演奏会では、クララのピアノと名バイオリニスト、ヨーゼフ・ヨアヒムが愛用し、その後ミッシャ・エルマン(1891~1967)が購入した名器ストラディバリウス「ヨアヒム=エルマン」が共演しますね。

グロトリアン・スタインヴェック

クララ・シューマンが愛用したピアノ「グロトリアン・スタインヴェック」

 ヨアヒムは、メンデルスゾーンに師事した、19世紀を代表するハンガリーの巨匠ですが、クララは20代半ばで、彼と出会い、以来、二人は生涯にわたる親交を続けました。クララの伝記を読むと、2頁に1回はヨアヒムの名前が出てきます。

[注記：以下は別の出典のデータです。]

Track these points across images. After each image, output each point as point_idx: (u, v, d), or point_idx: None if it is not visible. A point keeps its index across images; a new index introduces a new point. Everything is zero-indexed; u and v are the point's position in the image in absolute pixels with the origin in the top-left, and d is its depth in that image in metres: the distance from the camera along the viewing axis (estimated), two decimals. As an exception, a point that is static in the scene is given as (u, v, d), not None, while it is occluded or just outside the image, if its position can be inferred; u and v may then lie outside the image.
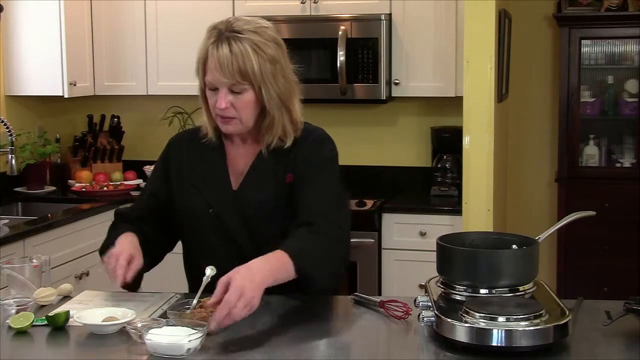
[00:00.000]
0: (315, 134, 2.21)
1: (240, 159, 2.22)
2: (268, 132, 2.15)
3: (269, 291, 1.90)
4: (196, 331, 1.73)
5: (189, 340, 1.70)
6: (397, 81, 4.26)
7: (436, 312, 1.78)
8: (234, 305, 1.77)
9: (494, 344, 1.68)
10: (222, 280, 1.82)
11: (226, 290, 1.80)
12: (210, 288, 1.97)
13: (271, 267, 1.91)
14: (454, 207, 4.06)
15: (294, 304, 2.09)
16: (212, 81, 2.08)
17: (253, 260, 1.90)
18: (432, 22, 4.20)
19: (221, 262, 2.03)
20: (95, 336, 1.88)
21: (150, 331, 1.74)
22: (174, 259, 4.26)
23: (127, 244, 2.12)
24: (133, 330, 1.83)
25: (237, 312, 1.78)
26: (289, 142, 2.15)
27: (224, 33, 2.06)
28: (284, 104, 2.12)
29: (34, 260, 2.14)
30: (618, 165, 4.75)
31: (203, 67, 2.10)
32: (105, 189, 4.41)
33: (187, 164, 2.24)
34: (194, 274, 2.23)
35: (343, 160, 2.28)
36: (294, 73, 2.17)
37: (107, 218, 4.16)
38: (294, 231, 2.05)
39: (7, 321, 1.94)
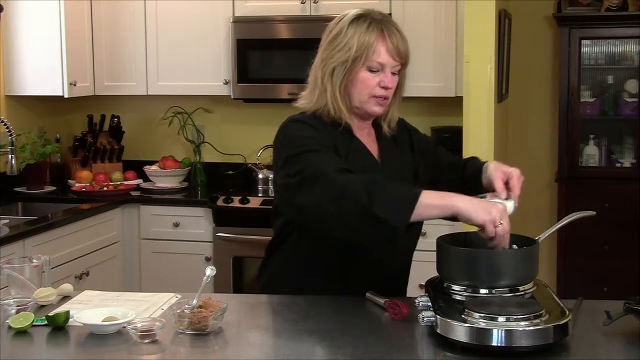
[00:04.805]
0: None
1: (363, 140, 2.25)
2: (389, 114, 2.30)
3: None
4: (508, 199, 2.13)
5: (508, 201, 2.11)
6: (397, 81, 4.25)
7: (436, 312, 1.78)
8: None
9: (494, 344, 1.68)
10: (498, 175, 2.20)
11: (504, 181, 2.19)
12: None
13: None
14: (454, 207, 4.04)
15: (294, 304, 2.09)
16: (385, 63, 2.14)
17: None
18: (432, 22, 4.19)
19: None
20: (95, 336, 1.88)
21: None
22: (174, 259, 4.26)
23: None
24: (133, 330, 1.83)
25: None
26: (386, 126, 2.30)
27: (385, 20, 2.17)
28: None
29: (34, 260, 2.14)
30: (618, 165, 4.75)
31: (366, 51, 2.13)
32: (105, 189, 4.41)
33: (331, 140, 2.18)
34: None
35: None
36: None
37: (107, 218, 4.17)
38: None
39: (7, 321, 1.94)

 現在「ヨアヒム=エルマン」は、台湾の奇美博物館の所蔵です。同博物館の創設者、許文龍氏と、私の父劉生容(故人)は、若い時に一緒にバイオリンを楽しんだ友人同士でした。二人は、「ヨアヒム=エルマン」で録音した名バイオリニスト、ミッシャ・エルマンのレコードを愛聴していました。そんなこともあって、演奏会のことを聞いた許文龍氏は「日本に持って行っていいよ」と快諾してくれたのです。

 普通、ストラディバリウスを貸し出すことだけでも大変なことです。許文龍氏が最も大切にする「ヨアヒム=エルマン」が今後、台湾の外に出ることは多分ないでしょう。

不思議な巡り合わせが、いくつも重なっていますね。

 この奇跡的な動きを見ていると、私が企画したというよりも、クララ・シューマンの魂が動いて、仕向けているとしか思えません。どういう結末になるか、分かりませんが、(紀尾井ホールに足を運び)クララの魂にぜひ出会っていただきたい。

どんな音楽家が出演するのですか。

 バイオリニストは久保陽子さんですが、ピアノは「働く女性の第1号」だったクララに敬意を表し、キャリア・ウーマンをそろえました。下中美都さん(平凡社社長)、三輪美恵さん(JR東日本執行役員)らがシューマンの「謝肉祭」、クララ・シューマンの「4つの束の間の小品」などを、また久保さんはパガニーニ「無伴奏バイオリン曲」などを披露します。

 このような演奏会は、200年に1度です。東京で演奏会は山ほどありますが、これほどワクワクするものはないでしょう。ちょっとしたハプニングを期待してもいいかもしれませんね(笑)。